The Amish get their name from the founder of their movement, Jacob Amman. Jacob was born in 1644 in Switzerland. He believed in preserving traditions and staying “more separate” from the world and all of its modernizations. He wanted to restore some of the early beliefs and practices of the Mennonite people of the same era. After their split from the Mennonites in the late 1600s, the Amish began to make their way from Switzerland to the United States in the early 1700s. They have settled all across the U.S., with population estimates ranging from 150,000 to upwards of 190,000. There are several large settlements of Amish east of the Mississippi. While Pennsylvania is believed to be the largest settlement, Wayne and Holmes County in Ohio are home to the largest settlement. Other areas include Indiana, Iowa, Wisconsin, and even Montana.
All of the Amish furniture that you see in our showroom (with the exception of one builder from Wisconsin) comes from the two largest settlements of Amish in Indiana and Ohio. Each builder is hand picked by myself and my associates. Just as there is good and poor quality manufactured furniture, there is also good and poor quality Amish furniture. Each year, I take several weeks and go scouring the countryside in these communities to find the best of the best. I will never forget the time Tina and I took our kids with us on one of these trips. We stopped at one of my bedroom builders. While Tina and I talked with the builder, my kids were getting to know his kids. It happened to be his oldest boy’s birthday that day. He was about the same age as my oldest. When she asked him what he got for his birthday, he looked puzzled and asked, “what do you mean?” She replied with, “what presents did you get?” He answered with a grin, “I didn’t get any presents, but I don’t have to do any chores today and I get my favorite foods for supper!” I think both of my kids realized that our way of life is very different from the Amish. Despite the differences, both my children have grown up with a great deal of respect and appreciation for the Amish.
We carry only Amish furniture that is made in true Amish shops. There are several “manufacturers” out there that claim to be Amish, when in fact they may have some Amish craftsmen working in the shop, but it’s not truly all Amish. Next time you’re in a store that sells Amish furniture, ask if you can have the phone number of the Amish shop that makes the piece of furniture you’re looking at, call the number, and see if a receptionist answers. Hmmm. Would a true Amish shop have a receptionist? Most all of the shops that we deal with have no electricity or fancy offices. You can’t just pick up the phone to check on an order.
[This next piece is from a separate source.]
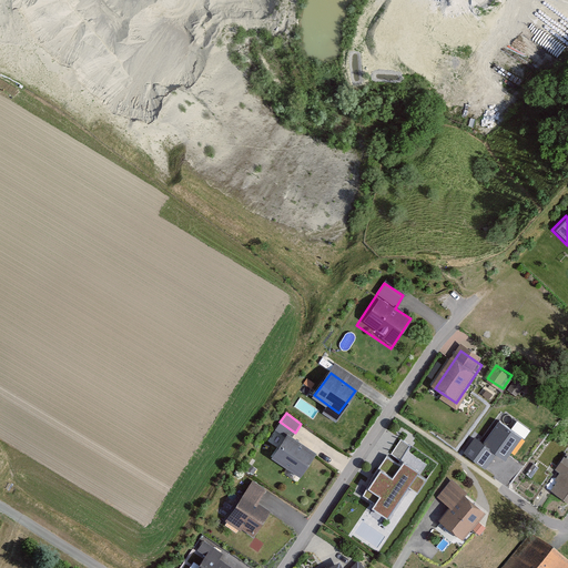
[(521,438),(499,424),(484,446),(475,440),(466,454),(486,467),(495,454),(506,460),(521,438)]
In most cases you have to leave a message on a voice mail and wait for them to check their messages when they get to the phone. Several of the builders that we deal with are strictly mail-based. It can take several days or a week just to check the status of an order. I do have some shops that have a phone in a booth at the end of their driveway. But for most of them, it is a quarter mile or more to the nearest phone.
I have made several Amish friends in the past 20+ years of doing business with them. A few times a year you will see me out in one of the Madison restaurants with them as they pass through town either on business visiting their dealers or just passing through when visiting relatives. While they do drive horse drawn buggies back home, when they travel long distances they usually hire a driver and all pack into a full-size van.
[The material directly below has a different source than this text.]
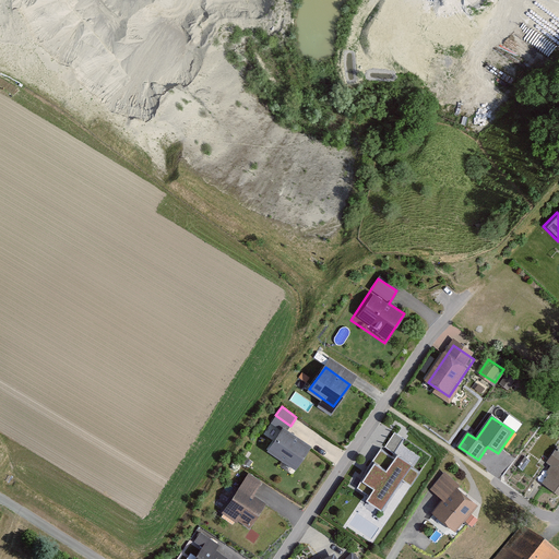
[(313,448),(285,429),(270,451),(298,471),(313,448)]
Several of the shops that we deal with do not do their own finishing. This is done by another Amish shop. This is by far the most important part of what separates us from all the other stores that sell Amish furniture. All of the furniture that we sell can be stained and finished to your liking – in more than 25 different options. From regular staining to painting, or from glazing to distressing; just because it’s Amish, doesn’t mean that we can’t do the trendy new finishes for today’s modern home.
Please feel free to browse the site. Come back often as we will update it once a month. Also feel free to contact us should you have any questions about the furniture we carry, the finish that is on it, or the people and shops that build it. We have no secrets and will be glad to tell you all that you wish to know. Any store that won’t tell you these things may be hiding something. We have built a reputation in southern Wisconsin as the premier place to buy Amish handcrafted furniture. And because we have over 130 Amish shops building for us, nobody has more to choose from.
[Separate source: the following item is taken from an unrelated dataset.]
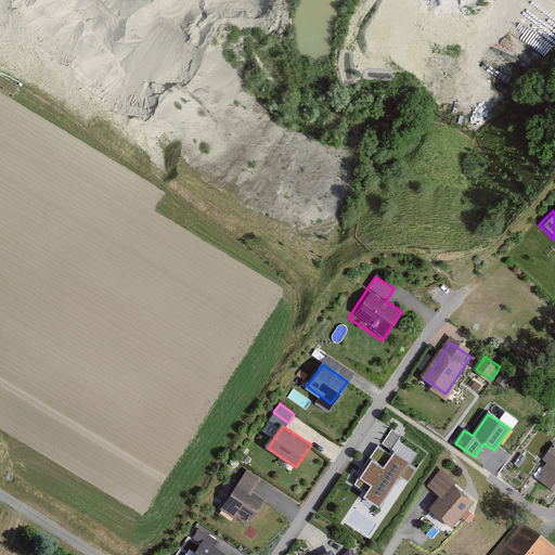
[(391,447),(400,433),(392,428),(384,441),(391,447)]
Thanks for taking the time to read this page. I hope it has been informative. If you have any questions or comments please feel free to contact us.
A note about Amish Puppy Mills:
Don’s Home Furniture & the staff of DHF do not in any way support businesses, Amish or otherwise, known to be puppy mills. The owners have personally been to the shops of all the Amish we work with to ensure no puppy mills exist at these shops. While a family dog may wander away through the farm fields and come back expecting puppies, dogs are not bred or birthed for profit in these shops; the process is left to Mother Nature, as the Amish believe it should be. The Amish communities we associate with are primarily “furniture communities”; meaning that almost everyone in the community is involved in the building of furniture, regardless of age or sex. Just like any other group of people, there will always be some that do bad things; this is true of the Amish community just as much as in our own communities. To blame all Amish for the choices of some is not just or right. We look into our Amish shops personally for everyone’s benefit.